At first, Brooks and Sopoaga, approached by USA TODAY Sports, denied being part of the project.

"I didn't make any video," Brooks said. "This is America and if someone wants to be gay, they can be gay. It's their right. But I didn't make any video."

CULLIVER APOLOGIZES: Niners' defender backs off homophobic remarks

When told USA TODAY Sports had seen the video and he was in it, Brooks replied, "I don't remember that. I think if I made a video, I'd remember it."

He was shown the video on an iPhone.

"Oh, that. It was an anti-bullying video, not a gay (rights) video," he said.

When told that studies show that the majority of teens who are bullied are harassed over sexual identity issues, Brooks thought for a second.

"I know that. I know that," he said. "Okay, you're right and I'm wrong. Are you from one of those New York newspapers?"
Note how the USA Today insists on misquoting Brooks. He said, "Oh, that. It was an anti-bullying video, not a gay video". You can watch the anti-bullying video for yourself, and decide whether it is a gay video.

Brooks is right and wrong at the same time. He was tricked. He just made a statement against bullying and said nothing about gays. The term "anti-bullying" has become a code word for pro-LGBTQIA propaganda. It slips thru because everyone is against bullying. Even the local California public schools now all have anti-bullying programs.
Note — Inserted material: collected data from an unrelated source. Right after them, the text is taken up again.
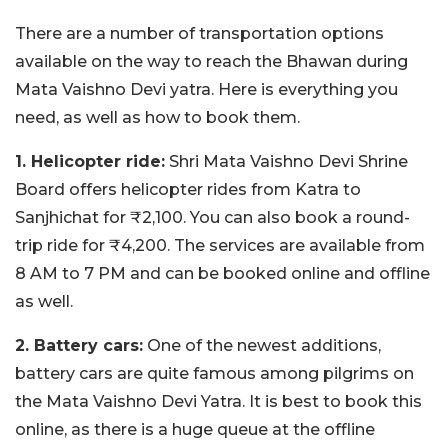
There are a number of transportation options
available on the way to reach the Bhawan during
Mata Vaishno Devi yatra. Here is everything you
need, as well as how to book them.
1. Helicopter ride:
Shri Mata Vaishno Devi Shrine
Board offers helicopter rides from Katra to
Sanjhichat for ₹2,100. You can also book a round-
trip ride for ₹4,200. The services are available from
8 AM to 7 PM and can be booked online and offline
as well.
2. Battery cars:
One of the newest additions,
battery cars are quite famous among pilgrims on
the Mata Vaishno Devi Yatra. It is best to book this
online, as there is a huge queue at the offline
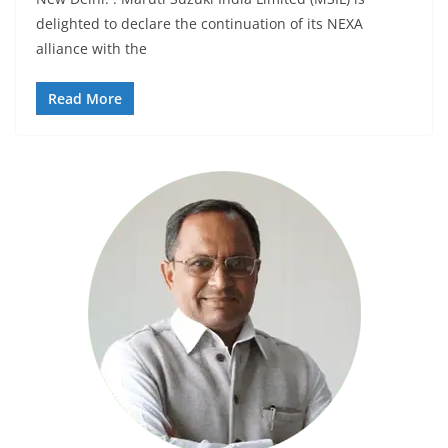
delighted to declare the continuation of its NEXA
alliance with the
Read More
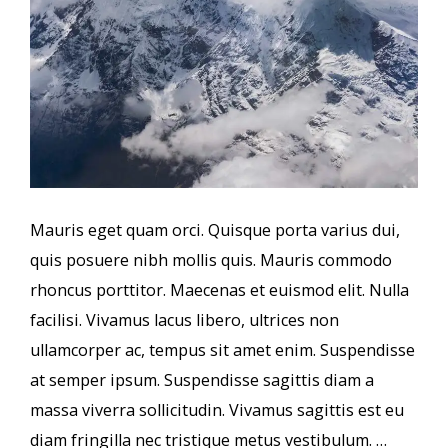
Mauris eget quam orci. Quisque porta varius dui,
quis posuere nibh mollis quis. Mauris commodo
rhoncus porttitor. Maecenas et euismod elit. Nulla
facilisi. Vivamus lacus libero, ultrices non
ullamcorper ac, tempus sit amet enim. Suspendisse
at semper ipsum. Suspendisse sagittis diam a
massa viverra sollicitudin. Vivamus sagittis est eu
diam fringilla nec tristique metus vestibulum. …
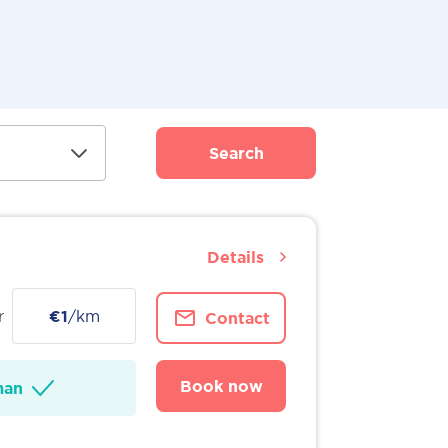
Search
Details
r
€1
/km
Contact
Book now
man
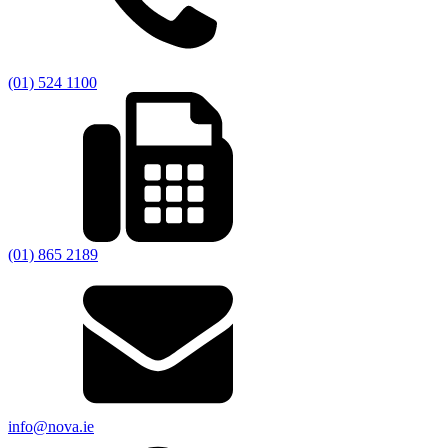
(01) 524 1100
(01) 865 2189
info@nova.ie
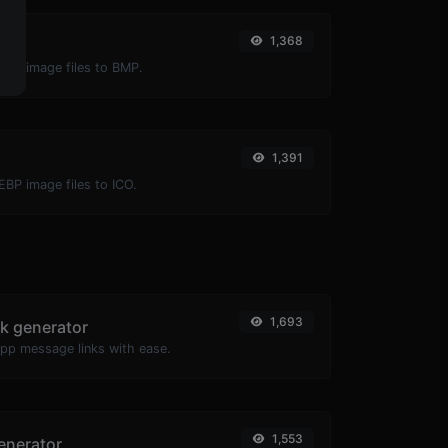
1,368
P
EBP image files to BMP.
1,391
EBP image files to ICO.
1,693
k generator
pp message links with ease.
1,553
enerator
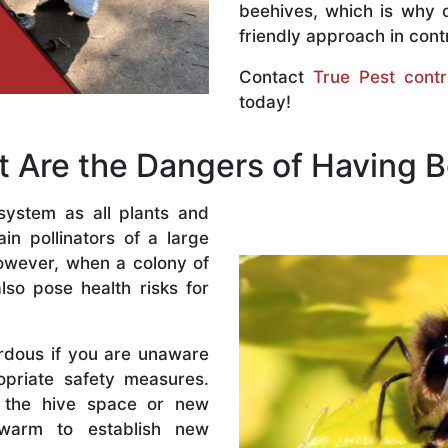
beehives, which is why 
friendly approach in contr
Contact
True Pest contr
today!
 Are the Dangers of Having 
system as all plants and
n pollinators of a large
owever, when a colony of
lso pose health risks for
rdous if you are unaware
priate safety measures.
 the hive space or new
warm to establish new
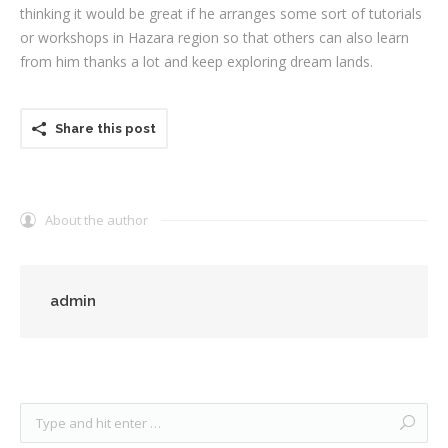
thinking it would be great if he arranges some sort of tutorials
or workshops in Hazara region so that others can also learn
from him thanks a lot and keep exploring dream lands.
Share this post
About the author
admin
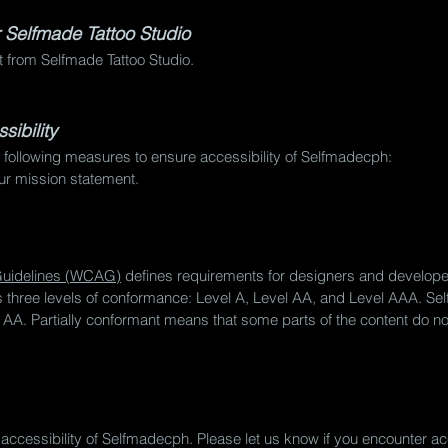
r Selfmade Tattoo Studio
nt from Selfmade Tattoo Studio.
ibility
 following measures to ensure accessibility of Selfmadecph:
our mission statement.
 Guidelines (WCAG)
defines requirements for designers and developer
nes three levels of conformance: Level A, Level AA, and Level AAA. Se
A. Partially conformant means that some parts of the content do not
ccessibility of Selfmadecph. Please let us know if you encounter acc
The US Supreme Court is hearing cases challenging man-woman marriage, and the briefs in favor are here and here. Here is an Oregon intolerance story:
A Gresham baker is the subject of a state investigation after he refused to make a wedding cake for a same-sex couple.
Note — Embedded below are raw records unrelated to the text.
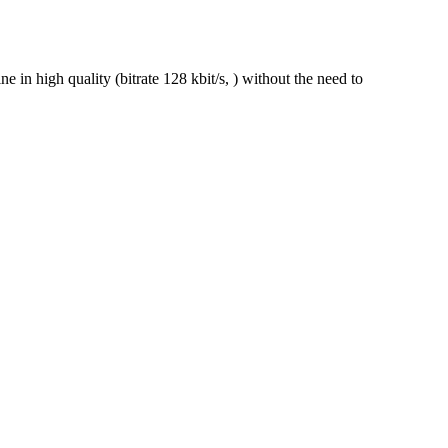
n high quality (bitrate 128 kbit/s, ) without the need to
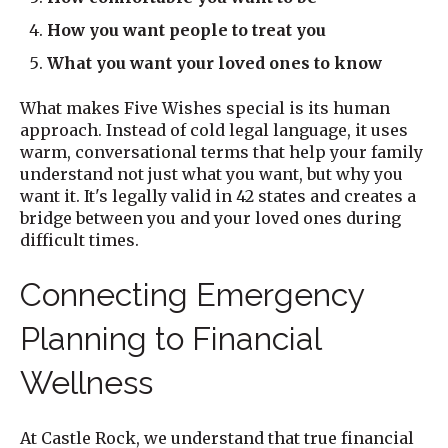
How you want people to treat you
What you want your loved ones to know
What makes Five Wishes special is its human
approach. Instead of cold legal language, it uses
warm, conversational terms that help your family
understand not just what you want, but why you
want it. It's legally valid in 42 states and creates a
bridge between you and your loved ones during
difficult times.
Connecting Emergency
Planning to Financial
Wellness
At Castle Rock, we understand that true financial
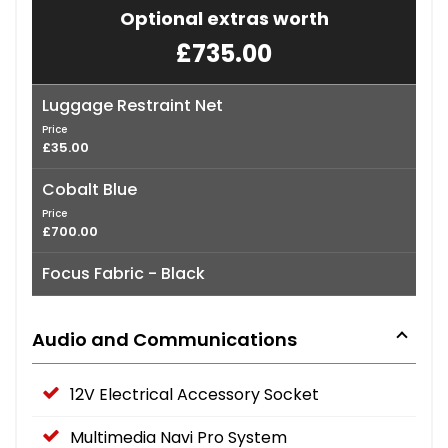
Optional extras worth
£735.00
Luggage Restraint Net
Price
£35.00
Cobalt Blue
Price
£700.00
Focus Fabric - Black
Audio and Communications
12V Electrical Accessory Socket
Multimedia Navi Pro System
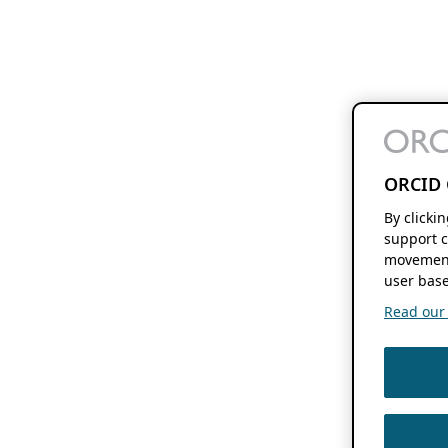
ORCID 
By clicki
support c
movement
user base
Read our f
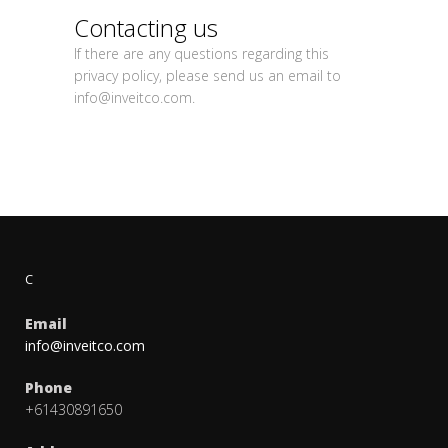
Contacting us
If there are any questions regarding this
privacy policy, please send us an email to
info@inveitco.com
.
C
Email
info@inveitco.com
Phone
+61430891650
Did Sweet Cakes owner Aaron Klein violate the law when he told the couple that he couldn’t sell them a cake because “they were abominations to the Lord?”

That’s what Oregon Attorney General's civil enforcement officers are looking into after one of the brides-to-be filed a complaint on Jan. 28. ...

“If I have to be to, I guess, be penalized for my beliefs, then I guess, well, that’ll be what it is,” he said.
Yes, he probably will be penalized for his beliefs because they stand in the way of illiberal liberals.